- Description of the task: Reproduce the passage on convergence in convex distance from "Does convergence in" up to and including "are essentially $(d-1)$-dimensional.", substituting "negligible mass" for "little mass".

- Reading text:

Does convergence in law to absolutely continuous limit imply convergence in convex distance?
What is essential here is that the distribution of $X$ assigns little mass to sets which are essentially $(d-1)$-dimensional.
The standard approach to problems of this kind is to estimate $$ \operatorname{P}(X_n \in K) - \operatorname{P}(X \in K) $$ from above by $$ \operatorname{E}(g(X_n)) - \operatorname{E}(f(X)) , $$ and from below by $$ \operatorname{E}(f(X_n)) - \operatorname{E}(g(X)) , $$ where $0 \leqslant f \leqslant \mathbb{1}_K \leqslant g \leqslant 1$, and $f$ and $g$ are continuous. In $k$-th step we choose $f$ and $g$ in such a way that $\operatorname{E}(g(x) - f(x)) < \tfrac{1}{2 k}$. Convergence of $\operatorname{E}(f(X_n))$ to $\operatorname{E}(f(X))$ and convergence of $\operatorname{E}(g(X_n))$ to $\operatorname{E}(g(X))$ imply that $$ -\tfrac{1}{k} \leqslant \operatorname{P}(X_n \in K) - \operatorname{P}(X \in K) \leqslant \tfrac{1}{k} $$ for all $n$ large enough.

[Data records]
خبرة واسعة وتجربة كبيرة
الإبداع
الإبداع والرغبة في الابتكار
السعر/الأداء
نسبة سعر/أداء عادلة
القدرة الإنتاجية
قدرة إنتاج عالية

- Result of this task:
Does convergence in law to absolutely continuous limit imply convergence in convex distance?
What is essential here is that the distribution of $X$ assigns negligible mass to sets which are essentially $(d-1)$-dimensional.